Everywhere you turn, businesses have closed up shop or they have been shut down due to the dismal nature of the economy over the last few years; but green enterprises are booming -- continuing to buck the downward trend. There is much to be learned by adopting the ideologies, both old and new, that eco businesses are setting forth - tips that can help your small business, whether you are an "eco" business or not. Here's a look at five green business types that are turning big profits in a down economy, and how you can cash in by following their sage business practices.
1. Bicycle shops: Build a business based on service
Bike shops exemplify the smart model of starting a business based on repair and service -- forging ongoing relationships with customers -- rather than one-time sales. Bicycle shops across the country have been reporting big business based on commuters' dwindling interest in expensive gasoline and sitting it traffic during a recession. Co-owner of a small but bustling bike shop in New Riverside, Garfield Cooper offers, "People can't afford to pimp their cars these days, but they can fix up their bikes."

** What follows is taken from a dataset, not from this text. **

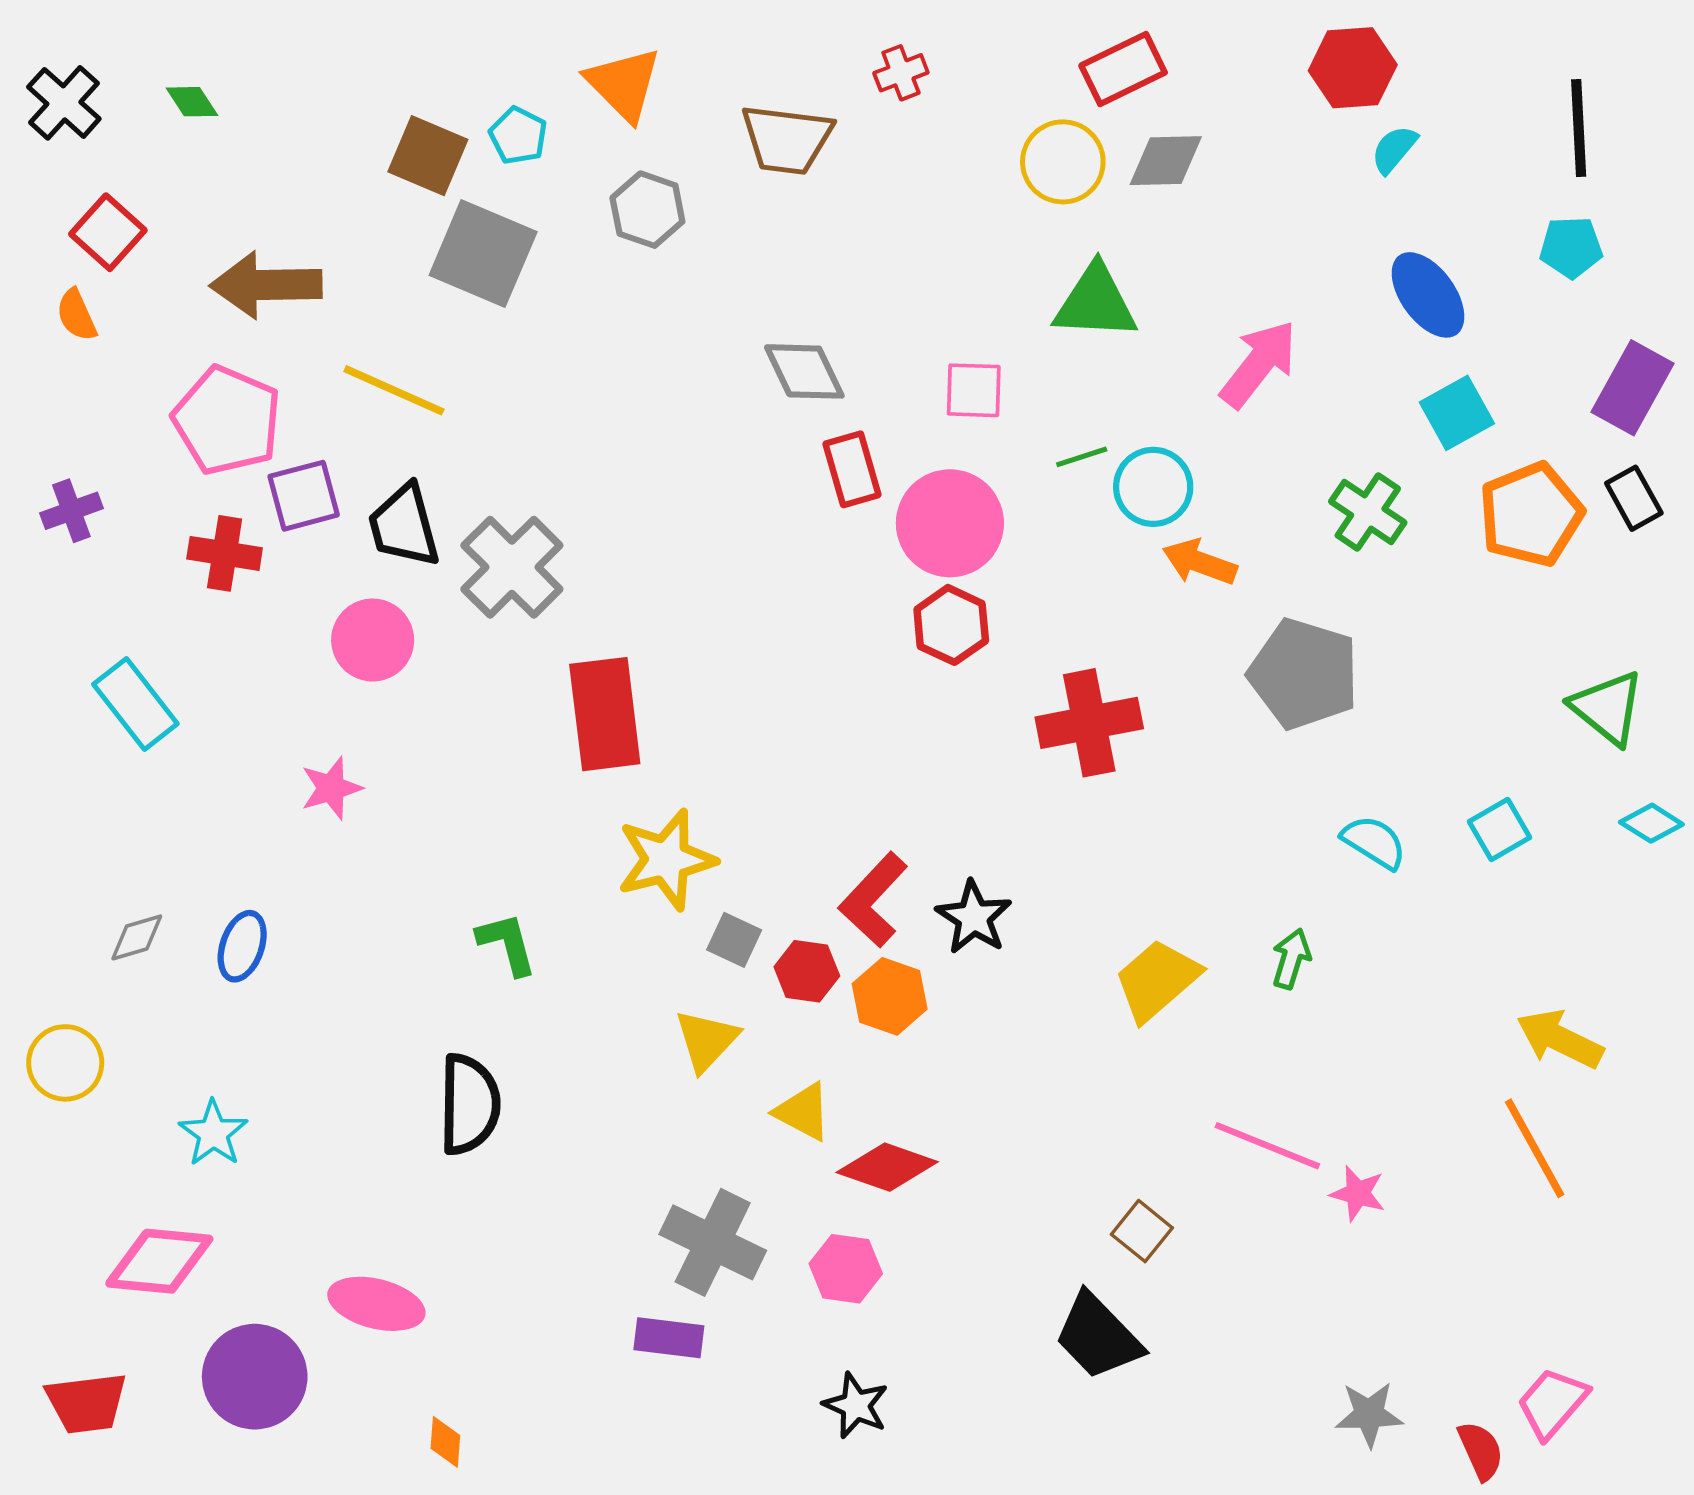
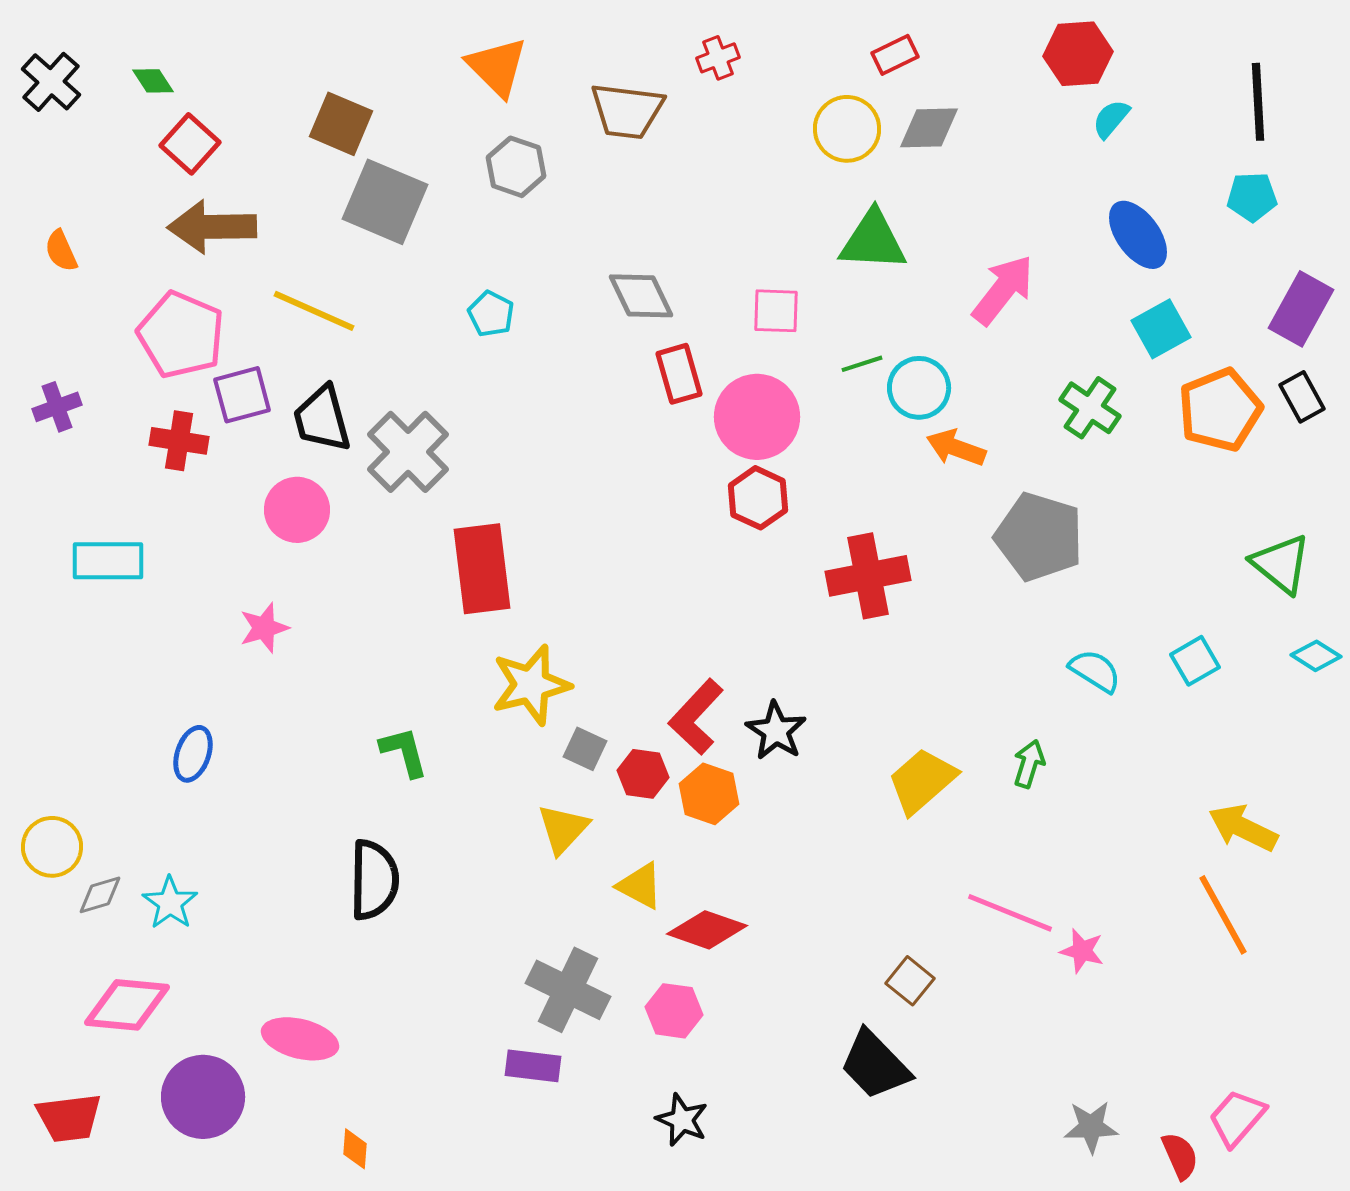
red rectangle: (1123, 69) -> (895, 55), size x0.7
cyan pentagon: (518, 136) -> (491, 314), moved
red square: (108, 232) -> (190, 144), moved
cyan rectangle: (135, 704) -> (108, 561), turned -52
gray diamond: (137, 937) -> (100, 895), moved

Owner of a vintage bike shop in San Francisco, Sasha Grigorovich-Barsky shares that, "[Bike] repair has definitely been beneficial to us because more people are likely to go into their back garage and find that bike that needs a little bit of work and go get it fixed rather than spending another $600.00 on a brand new bike." And Minnesota Business reports, "The spike in oil prices, which produced $4-a-gallon gas, led to a similar spike in bike sales and service. The number of bike commuters in our area doubled over the course of the year, and in the process they bought new bikes, refurbished old ones and accessorized, to the glee of shop owners metrowide."
2. Zipcar: Create community based on resource-sharing
Zipcar's motto is: "wheels when you want them." Instead of buying or renting a car, you can go green and share a car via a subscription with their car service, available in more than 50 cities across America, Canada and the UK. Zipcar reckons that "members report an average monthly savings of more than $500 compared to car ownership."
CEO of Zipcar, Scott Griffith believes the company will grow 15-25 percent over the next few years. He adds, "Car-sharing is a successful business proposition, because it presents a cost-effective solution for urbanites who don't want the hassle, expense or eco-guilt of owning a vehicle."Additionally, the company reports that "Ninety percent of our members drove 5,500 miles or less per year, [which] adds up to more than 32 million gallons of crude oil left in the ground." Add these eco-benefits to the staggering statistic that "the car sharing market is expected to hit $3.3 billion by 2016," and Zipcar is speeding toward monumental success.
3. Thrift stores: Find treasure in someone else's trash
Eco-fashionistas have been touting the sensibility and style inherent in vintage clothing for years. If you're looking for green fashion and you're short on or want to save some literal green, hitting up thrift stores in search of savvy finds to wear is an excellent option, and you certainly won't be alone in doing so. According to an MSNBC report in 2008, "The Salvation Army and Goodwill Industries International, the nation's two largest charitable resale organizations, report[ed] year-to-date sales increases of 6 percent to 15 percent." And Adele Meyer, executive director of the National Association of Resale & Thrift Shops states, consumers "can't change the price of gas. They can't change the price of food. They can't make the stock market go up again, but they can control the price of clothes and furniture by being a savvy shopper."
4. Tailors and cobblers: Resuse and repair
Have you gone shopping in your closet lately? Chances are, there are some good finds lurking on your hangers! Even if some of your classic favorites need to be revamped, refitted, or resoled, that's what tailors and cobblers are for. And in this economy, where consumers are reviving what they have, as opposed to ringing up new items on a store register, shoe and clothing repair businesses are indeed fashion forward. For a glimpse into one small business owners success, Gerry H. Heiser, owner of Mr. Van's Shoe Repair offers, "Anytime during a recession, depression, service industries tend to do better... unfortunately, when things go bad for business, things go good for me. That seems to be the way it is." Last year, Heiser's business increased 50-75 percent due to repairs on shoes, purses and jackets.
5. Green construction: Build for long-term sustainability
Despite a flat construction/housing market in general, Green Building Elements declares, "the market for green homes is increasing, which is good news. In tough economic times, buyers are looking for efficiency and quality in their purchases." And Sustainable Business Oregon adds, "All this comes at a time when construction spending fell to a 10-year low of $805 billion in July, and investing in projects is down by 34 percent from the February 2006 peak, according to the Associated General Contractors trade group. Builders and construction-related businesses say green is in high demand because of its return on investment, but also because being environmentally responsible can boost a project’s profile and the developer’s reputation, providing a market edge over the competition."
The bottom line: green isn't merely a fuzzy "feel-good" business practice to make you feel like a better person - it can also be a smart business strategy.